Our technical indicators support the "buy the dip" approach. The latest readings on the VIX as a measure of extreme fear supports our "buy the dip" thesis. We study this below using a weekly spike close above 20 as an initial level to indicate an extreme sell-off phase in the market.
There have been five such instances since 2012 where the VIX has had a weekly close at +20, and each time, the S&P 500 has traded higher within the next 6 months, ranging from +3% to +12%, following this event

Buy the dip

6th time VIX weekly close >20

S&P 500 higher 6 months after the last 5 times

Date

VIX

SPY

SPY +6 months

% Ch

5/31/12

24

131

142

8.30%

1/30/15

21

199

210

5.50%

8/15/15

53

197

206

9.60%

2/29/16

20

193

217

12.40%

2/28/18

50

271

290

3.30%

10/12/18

20

275

.

?

VIX chart 2013-2018

VIX Chart 2013-2018


Using the key indicator level of the S&P 500 closing below its 200-day moving average on the monthly closing basis has been instructive to avoid a bear decline. This phenomenon has occurred only once in the past 5 years. It occurred in September of 2015 and the S&P 500 did not recover and break above its 200-day moving average until April of 2016, suffering a decline from top to bottom of 15%, defined as a severe correction.

S&P 500 chart with 200-day MA

SPY

Other Key Indicators, Such As Sentiment, Valuation and Liquidity Measures Remain Bullish

Our liquidity indicators are positive, as mega-cap buyback announcements totaled over $40 billion in net inflows, led by Texas Instruments (NYSE:TXN) and Qualcomm (NASDAQ:QCOM). However, there is a blackout period in the month of October, thus depriving the market of buying support from one of the largest sources of buying power. This tends to augment sell-offs.

Our Monetary Indicator Is Neutral

Although forward interest rates point to more rate hikes of approximately 50 basis points, our adjusted monetary growth is -.80, showing a Fed that is slightly restrictive, yet the slope of the yield curve is still positive.

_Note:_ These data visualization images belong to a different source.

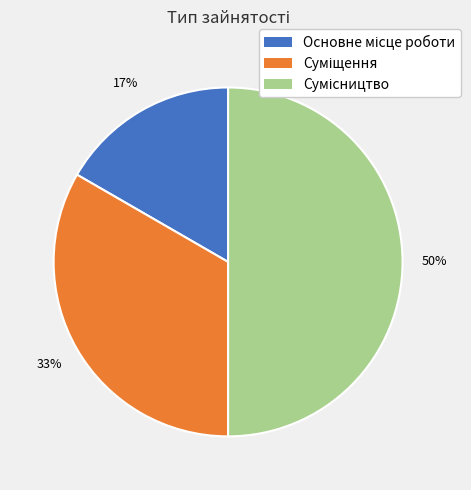

To the nearest percent, what is the average slice percentage?

33%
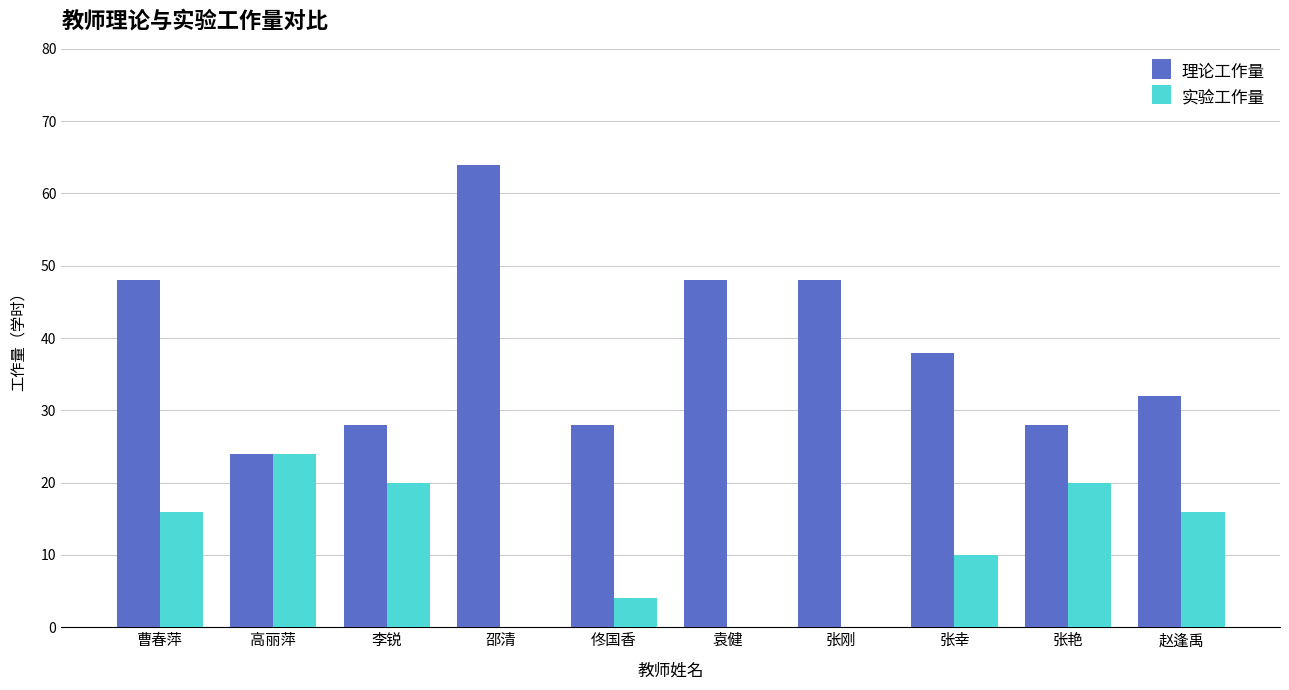

Which series has the widest spread of values?

理论工作量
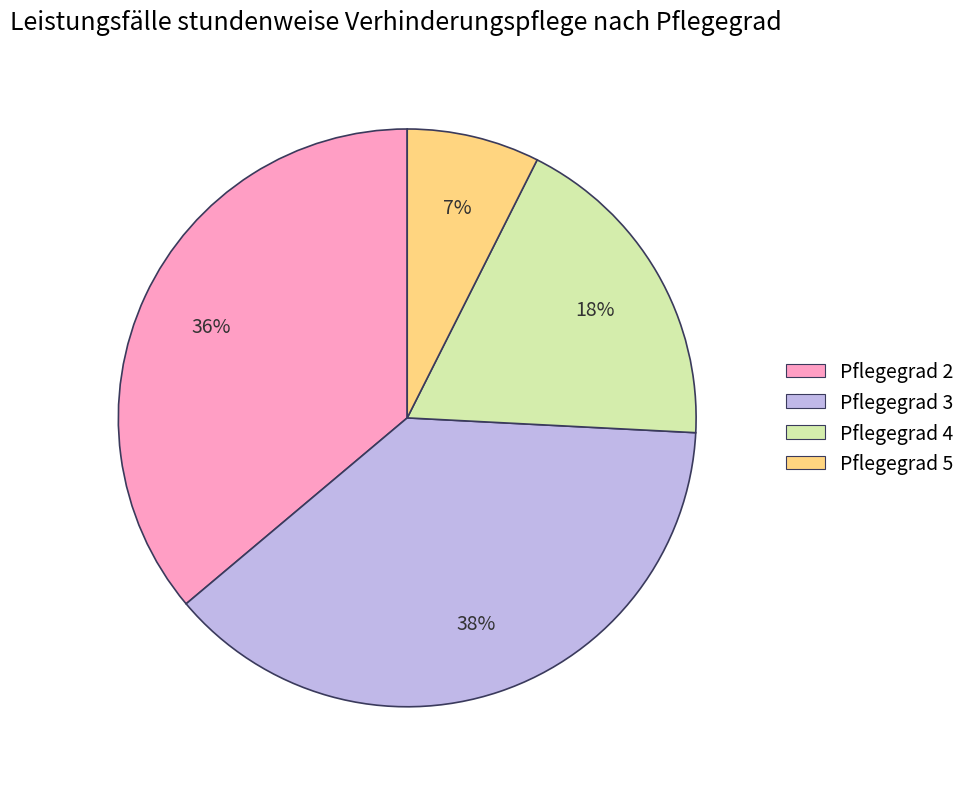

Does Pflegegrad 3 account for over 50% of the chart?

No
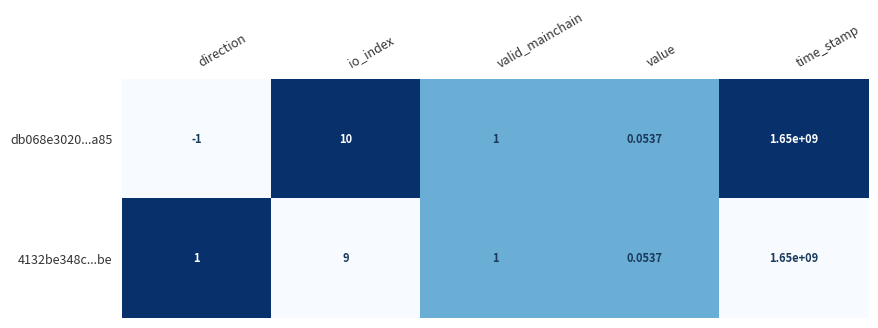

At how many categories does at least one series exceed 0?

5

Historical Treasury Yield Chart

Also, our earnings momentum indicator has gone negative, based on declining earnings growth going into 2019, decelerating from an off-the-charts 20% growth in 2018, bolstered by Trump's tax cuts. EPS growth estimates are moderating to a still healthy 10% growth estimated for 2019.

Even after adjusting for higher expected interest rates, our valuation indicator remains positive. It is important to know that the S&P 500 trades at 16.8 times forward 12 months' earnings projections, which is a slight premium to its historical average of 16 times.

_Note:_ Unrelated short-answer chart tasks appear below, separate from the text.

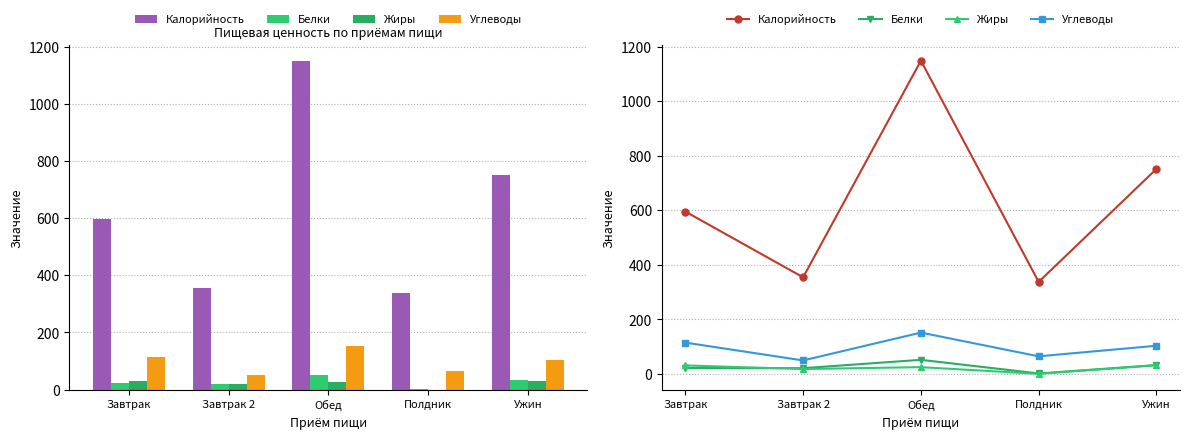

List the series in order of their peak value, lowest first.

Жиры, Белки, Углеводы, Калорийность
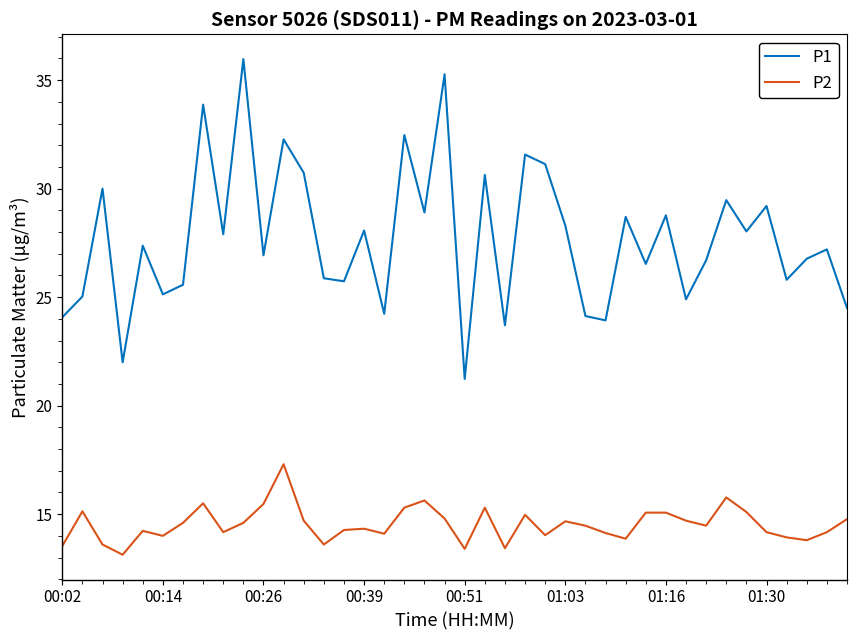

List the series in order of their peak value, lowest first.

P2, P1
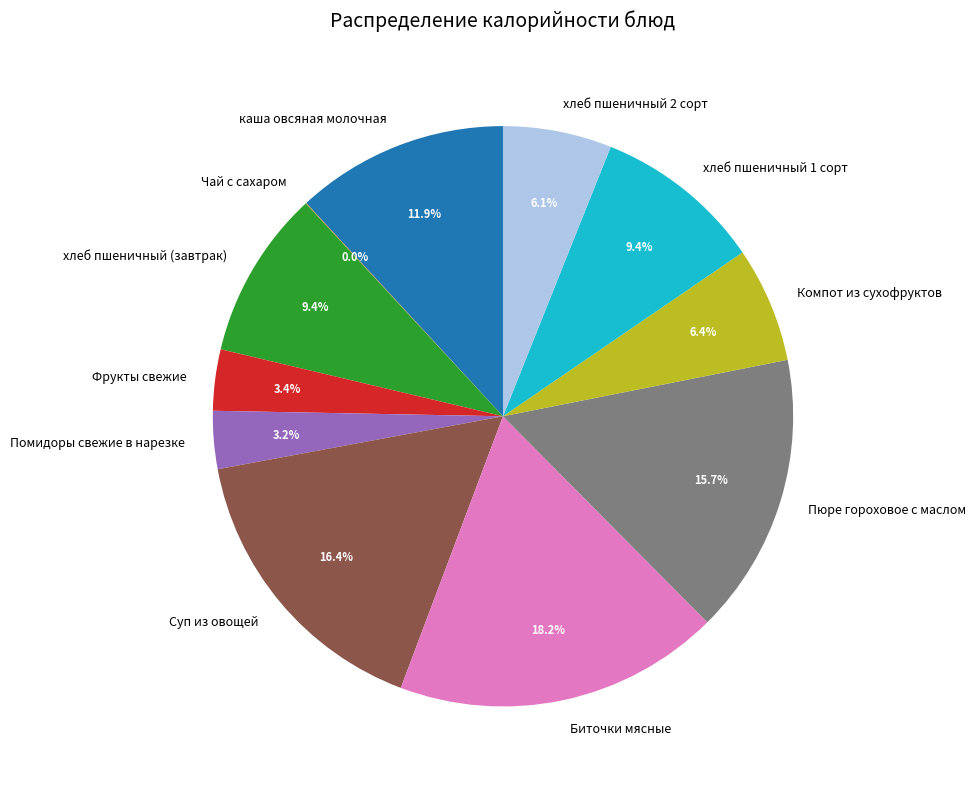

True or false: хлеб пшеничный 2 сорт accounts for 6% of the total.

True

Near term, with the economic momentum of GDP growing 3-4%, we feel very comfortable with the current consensus earnings estimates for the next 12 months.

We estimate S&P 500 fair value to be at 3270 based on 18 x S&P 500 EPS estimates of $178 for 2019. This is a 9% risk-adjusted return to fair value, or 18% total return potential in the next 12 months. Thus, we are confident to suggest buying the dip during the October 2018 sell-off.

Disclosure: I/we have no positions in any stocks mentioned, and no plans to initiate any positions within the next 72 hours. I wrote this article myself, and it expresses my own opinions. I am not receiving compensation for it. I have no business relationship with any company whose stock is mentioned in this article.